If you want to automate infrastructure provisioning for AI model development, training and deployment on multiple cloud services, you could look at dstack. dstack is an open-source engine that automates AI workload management with concepts like dev environments, tasks, services and pools. It can run on a variety of cloud services, including AWS, GCP, Azure, OCI, Lambda, TensorDock, Vast.ai, RunPod and CUDO, as well as on your own servers. That means you can concentrate on your data and research while saving money.
Another good option is Anyscale, a service based on the open-source Ray framework. It can schedule workloads, run on multiple cloud services, manage instances automatically and split GPUs and CPUs for efficient use of computing resources. Anyscale supports many AI models and can save you money, with direct integration with popular integrated development environments and a free tier with flexible pricing tiers.

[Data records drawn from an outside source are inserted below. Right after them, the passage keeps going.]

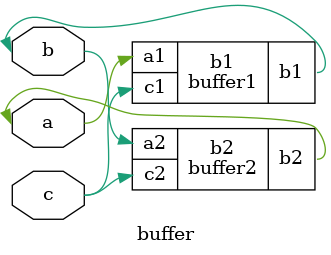
<source format=v>
module buffer1(input a1,c1,output reg b1);
 always@*
 begin
 if(c1)
 b1=a1;
 else
 b1=1'bz;
 end

endmodule

module buffer2(input a2,c2,output reg b2);
//Active low control
 always@*
 begin
 if(!c2)
 b2=a2;
 else
 b2=1'bz;
 end
endmodule
module buffer(a,c,b);
  input c;
  inout a,b;
     buffer1 b1(a,c,b);
     buffer2 b2(b,c,a);
endmodule

</source>
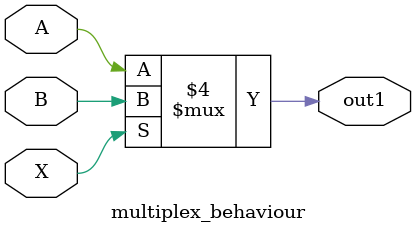
<source format=v>
module multiplex_behaviour (
    A,
    B,
    X,
    out1
);
  input A, B, X;
  output reg out1;
  // procedure block
  // the code enclosed in always block will be executed in every clock cycle
  always @(*) begin
    if (X == 0) out1 = A;
    else out1 = B;
  end
endmodule

</source>
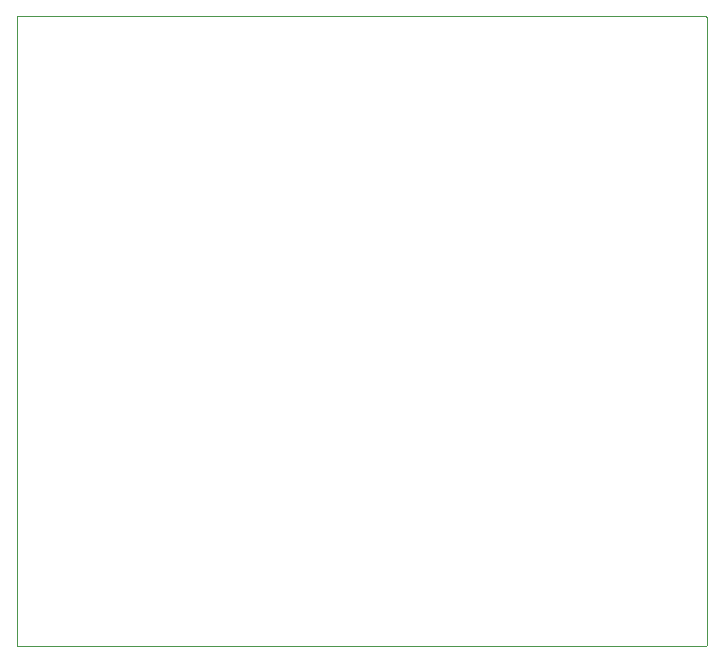
<source format=gbr>
%FSTAX23Y23*%
%MOIN*%
%SFA1B1*%

%IPPOS*%
%ADD24C,0.001000*%
%LNbattery_3.7_pcb_profile-1*%
%LPD*%
G54D24*
X044Y01D02*
Y031D01*
X06694*
X067Y03094*
Y01005*
X06694Y01*
X044*
M02*
</source>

Another option is RunPod, a globally distributed GPU cloud service that lets you run any GPU workload. It lets you spin up GPU pods instantly, run ML inference with serverless computing and autoscale, and supports frameworks like PyTorch and TensorFlow. RunPod charges by the type of GPU instance and usage, with prices ranging from $0.39 to $4.89 per hour.
If you prefer a more code-centric approach, Pulumi offers an infrastructure as code (IaC) SDK that lets developers create, deploy and manage infrastructure across multiple clouds using languages they're already familiar with. Pulumi supports AWS, Azure, Google Cloud and Kubernetes, and can be integrated with existing software delivery pipelines, making it a good option for boosting productivity and scaling infrastructure operations.